- EXERCISE -
Go through the data line by line from the top, retyping each exactly, and end with the line that contains "In the 21st".
--- TASK DATA ---
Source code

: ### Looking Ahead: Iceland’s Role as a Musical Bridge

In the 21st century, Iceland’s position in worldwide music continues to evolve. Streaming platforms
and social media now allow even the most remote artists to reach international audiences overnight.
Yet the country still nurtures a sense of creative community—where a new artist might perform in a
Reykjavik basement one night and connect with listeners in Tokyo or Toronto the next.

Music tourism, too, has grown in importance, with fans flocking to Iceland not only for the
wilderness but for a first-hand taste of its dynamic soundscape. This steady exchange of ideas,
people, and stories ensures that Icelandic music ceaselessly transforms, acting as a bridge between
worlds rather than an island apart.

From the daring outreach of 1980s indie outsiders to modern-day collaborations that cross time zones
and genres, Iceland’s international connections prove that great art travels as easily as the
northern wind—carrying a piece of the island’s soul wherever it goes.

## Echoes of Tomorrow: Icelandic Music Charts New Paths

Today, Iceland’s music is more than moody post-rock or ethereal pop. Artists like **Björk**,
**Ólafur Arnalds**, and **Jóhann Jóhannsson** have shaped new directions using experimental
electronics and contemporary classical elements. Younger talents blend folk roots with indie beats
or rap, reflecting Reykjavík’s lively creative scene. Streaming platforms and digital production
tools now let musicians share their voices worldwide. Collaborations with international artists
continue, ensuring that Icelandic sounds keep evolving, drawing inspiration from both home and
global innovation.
---
- WRITTEN ANSWER -
Source code

: ### Looking Ahead: Iceland’s Role as a Musical Bridge

In the 21st century, Iceland’s position in worldwide music continues to evolve. Streaming platforms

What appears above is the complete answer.